- Born: 1859
- Died: 1934 (aged 74–75)
- Occupations: medical doctor, writer, speaker

= Louise M. Harvey Clarke =

Doctor and writer (1859–1934)

Louise M. Harvey Clarke (1859–1934) was a medical doctor and widely known writer, speaker, and clubwoman in Los Angeles and Riverside counties, California.

==Personal life==

Louise Harvey was born on November 8, 1859, in Athens, Maine.

She was married in Los Angeles on July 3, 1898, to Ernest Perley Clarke, editor and publisher of the Riverside Press, with the Rev. A.C. Williams officiating. Her husband died on September 20, 1933. She died in 1934.

==Description==

In 1895, a San Francisco Call reporter wrote this about Harvey after she spoke at a meeting in Santa Barbara:

. . . when Dr. Louise Harvey came forward to present her paper, the beautiful face of this cultivated young woman, who has entered into this, the latest and most sensible type of philanthropic work, chained the attention of the audience. . . . Somebody asked, "What, then, is the highest type of Altruism? Gently and thoughtfully, but unhesitatingly[,] the young physician repllied: "I think it is to give one's self, not to give one's life to die for humanity, but to live for it."

==Education and professional life==

She earned her medical degree in 1892 from the Woman's Medical College of Pennsylvania.

In 1893 she and other women organized and conducted the Detroit Free Dispensary for Women and Children on the southeast corner of State Street and Park Place.

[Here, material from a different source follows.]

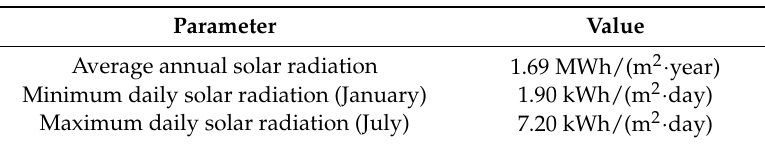
Table 1. Solar radiation data in Pantelleria.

From 1894 to 1897 Harvey was affiliated with the School of Medicine at the University of Southern California.

Harvey was appointed sanitary inspector by the city on May 15, 1895, without pay, to assist a settlement association which was tending to the welfare of the Sonoratown, Los Angeles, neighborhood, inhabited principally by Latinos. The city's Board of Health at the same meeting asked the City Council to print circulars in Spanish "giving the sanitary rules."

She was "deeply interested in the Social Settlement work in Sonoratown." In 1896 Harvey was the "resident physician" of the Orphans Home Association.

In January 1902, Louise Harvey Clarke was elected president of the Riverside County Medical Society.

In 1905 Clarke spent three months in "special hospital study" in Philadelphia and New York.

==Volunteer work==

She was a member of the Friday Morning Club of Los Angeles.

In 1903 she organized a Riverside chapter of the Business and Professional Women's Club, becoming its first president. In 1903 also, Harvey was on the board of directors of the local humane society. In 1905 she was the first president of the newly organized Young Women's Christian Association in Riverside.

Clarke took part in the Woman's Parliament of Southern California in 1895, 1905, and 1910.

She was a Republican elector in the 1916 Presidential election.

She was a member of the board of directors of the Riverside city and county libraries in 1921 and 1923.

==Sampling of papers read aloud==

- The Trained Nurse, January 1894.
- Child Culture, August 1894, addressing "proper food, dress, and general habits. . . . If one-half the money expended in this state for criminals be given to the kindergarten, what a world of good would be done."
- The Science of Foods, September 1894.
- Hygiene and Education, May 1896.
- City Missions, May 1896, "the urgent need of all kinds of work among the poor."
- Mothers and Daughters, May 1897.
- The Causes of Malpractice, May 1897.
- The Moral and Physical Training of Children, September 1897.
- The Medical Profession and the Press, October 1902.
- The Work of Newspaper Women, April 1909.